WORK INSTRUCTION
Reproduce exactly, and nothing but, the lines between the one with "the tree at [333,208]" and the end of the entries, both ends included.
--- DATA TO PROCESS ---
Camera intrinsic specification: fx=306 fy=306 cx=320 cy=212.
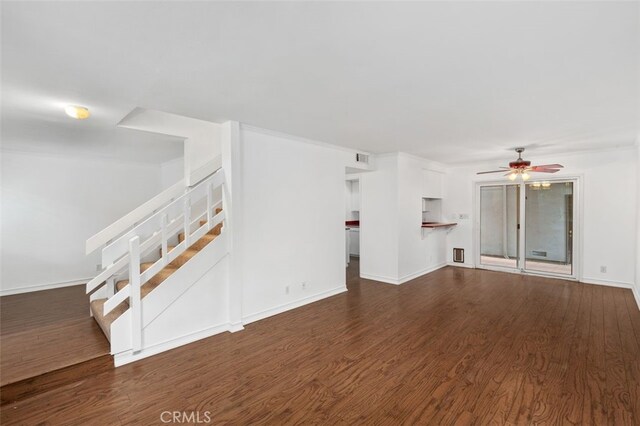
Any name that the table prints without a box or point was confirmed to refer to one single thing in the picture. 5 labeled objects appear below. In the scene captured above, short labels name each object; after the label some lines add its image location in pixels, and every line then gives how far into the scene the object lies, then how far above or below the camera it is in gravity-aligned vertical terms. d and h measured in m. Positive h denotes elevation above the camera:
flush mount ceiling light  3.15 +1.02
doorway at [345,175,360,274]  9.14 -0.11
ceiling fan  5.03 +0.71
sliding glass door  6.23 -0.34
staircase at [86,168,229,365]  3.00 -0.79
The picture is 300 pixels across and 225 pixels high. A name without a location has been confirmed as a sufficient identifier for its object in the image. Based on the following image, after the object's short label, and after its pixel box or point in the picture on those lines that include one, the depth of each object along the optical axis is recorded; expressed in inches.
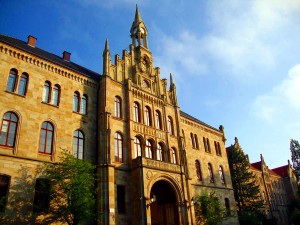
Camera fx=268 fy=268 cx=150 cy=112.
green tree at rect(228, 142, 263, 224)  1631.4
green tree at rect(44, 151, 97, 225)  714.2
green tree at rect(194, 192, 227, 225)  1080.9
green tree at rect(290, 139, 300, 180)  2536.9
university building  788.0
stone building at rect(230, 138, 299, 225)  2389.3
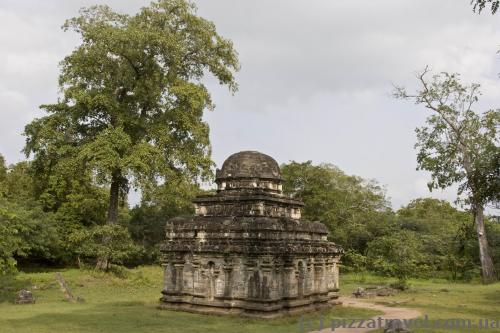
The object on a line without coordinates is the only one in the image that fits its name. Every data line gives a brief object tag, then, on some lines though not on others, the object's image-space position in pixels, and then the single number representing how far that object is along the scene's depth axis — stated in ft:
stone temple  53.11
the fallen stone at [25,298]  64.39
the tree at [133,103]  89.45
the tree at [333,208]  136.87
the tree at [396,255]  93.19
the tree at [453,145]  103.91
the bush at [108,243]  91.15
---
OUTPUT
the tree at [333,208]  136.87
the tree at [396,255]  93.19
the tree at [453,145]  103.91
the bush at [108,243]  91.15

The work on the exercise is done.